I'm using Microsoft Explorer and getting through, I think. Glad to meet you. I'm down the coast from you, similar temperatures.

11:29 AM  
Blogger The Guy Who Writes This said...

g, if you've got walnuts you had to have bees there in the spring as well. You've got the entire collection of hoarders in one spot.

Auntie, behave now...

Lakeviewer, Somehow I Port Orford was in Washington State. I've only been as far south on the coast as Coos Bay to do a lecture once. I would love to drive all the way down to Brookings some day. What a state we live in...

11:59 AM  
Anonymous Anonymous said...

They did an experiment with squirrels and the effects of pot. The result was that after ingestion of a few joints, the squirrels became unconcerned about the laws of self preservation and started playing with their nuts instead of storing them...they also found that if you beat a squirrel with a bale of mmmmmmarijuana, they were likely to die...

Moose

7:39 PM  
Blogger Donna. W said...

I keep hummingbird feeders out all summer; After I brought them in for winter, I happened to see a little bird at my flowerbed.

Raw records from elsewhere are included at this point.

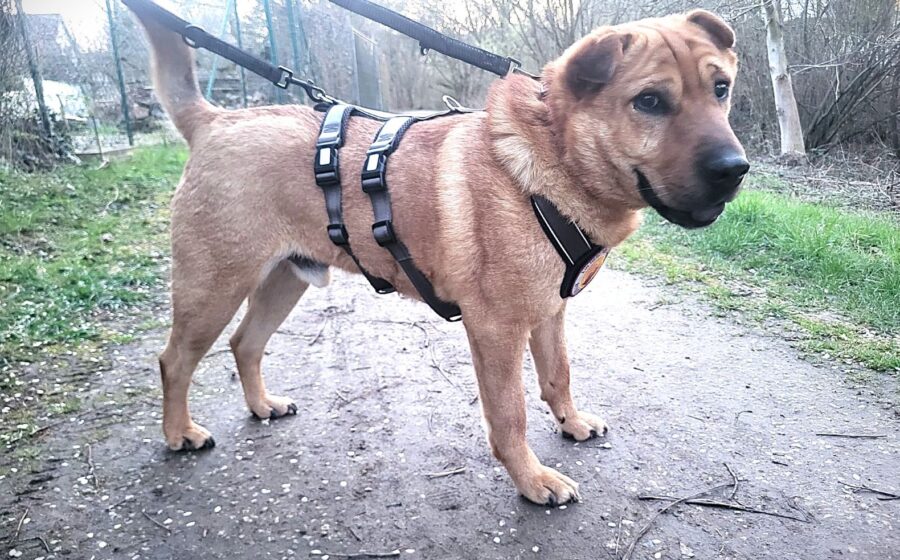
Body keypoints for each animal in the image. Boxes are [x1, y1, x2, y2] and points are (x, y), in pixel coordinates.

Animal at [130, 6, 747, 505]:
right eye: (650, 102)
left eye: (720, 89)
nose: (735, 170)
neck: (551, 157)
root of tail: (216, 120)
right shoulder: (496, 329)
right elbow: (510, 415)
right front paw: (531, 480)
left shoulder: (549, 312)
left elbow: (558, 376)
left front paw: (570, 423)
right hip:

So I filled one of my feeders and put it out. I don't know that he ever found it, but the bees did! I'd had an occasional wasp at the feeders, never bees. They swarmed it until you could hardly see it! Cliff went out after dark to bring it in, and there were still a couple of bees there.

4:37 AM  
Blogger The Guy Who Writes This said...

Moose, Did "They" do the experiment or was it "You?"

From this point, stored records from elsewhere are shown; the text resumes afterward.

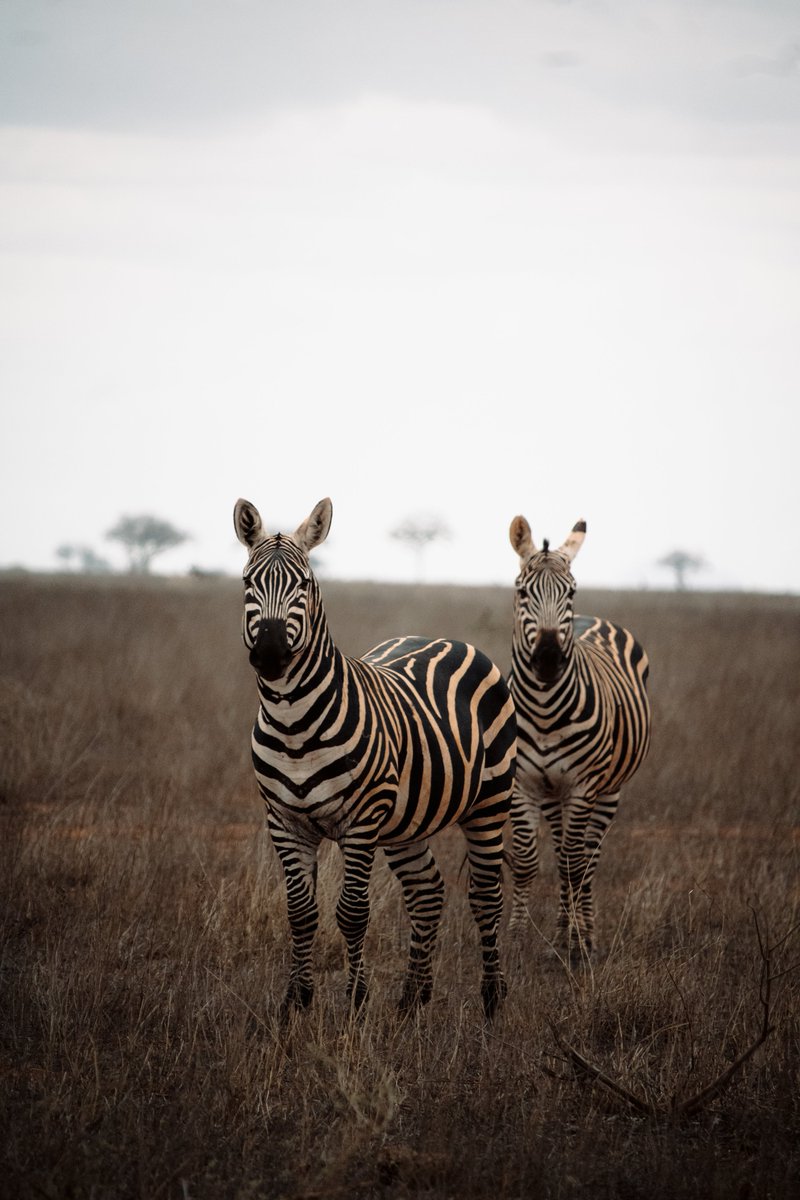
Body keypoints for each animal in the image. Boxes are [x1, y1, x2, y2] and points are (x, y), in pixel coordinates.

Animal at [234, 496, 517, 1018]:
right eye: (248, 583)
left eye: (305, 584)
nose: (270, 654)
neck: (292, 722)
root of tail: (445, 638)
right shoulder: (284, 821)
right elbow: (300, 913)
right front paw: (296, 1002)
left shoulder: (361, 821)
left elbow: (352, 912)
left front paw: (356, 1003)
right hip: (407, 821)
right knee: (427, 890)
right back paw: (412, 999)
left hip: (489, 800)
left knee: (486, 896)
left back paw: (492, 1000)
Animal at [507, 515, 650, 957]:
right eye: (522, 592)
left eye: (570, 591)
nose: (549, 659)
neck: (544, 708)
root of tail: (593, 619)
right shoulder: (523, 785)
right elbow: (526, 862)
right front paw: (516, 939)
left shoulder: (584, 785)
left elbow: (574, 865)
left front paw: (571, 943)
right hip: (554, 794)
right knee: (562, 850)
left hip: (608, 790)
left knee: (587, 857)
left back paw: (584, 933)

Donna, count yourself fortunate that you have a feral close to your place. They will hit feeders when the temps are above 55 degrees. They don't fly below that temp. Some humming bird feeders come with bee guards so bees can't get to them.

6:02 AM  
Blogger weese said...

I would gladly run out to stop-n-shop for them.
Its not so much their presence that is at issue. They are cute. But they are wreaking hovac with our foundation - not to mention they have eaten all our bulbs (or stored them away).
Also - we had an 'incident' last winter which I elude to regarding rodents in the house. It was not pretty... I think I am still a little jumpy from that.

5:43 AM  
Blogger Guy said...

Weese, having had rats, mice, bats and flies invade my house in the past I learned how to eliminate each one. You need to focus like a Ninja.

6:00 AM  
Blogger Me. Here. Right now. said...

I was cleaning up some clumping bamboo in my disaster of a back yard and I kept running across nuts, hidden by the myriad squirrels. I think their memory must not be very good, because those had been there a long, long time.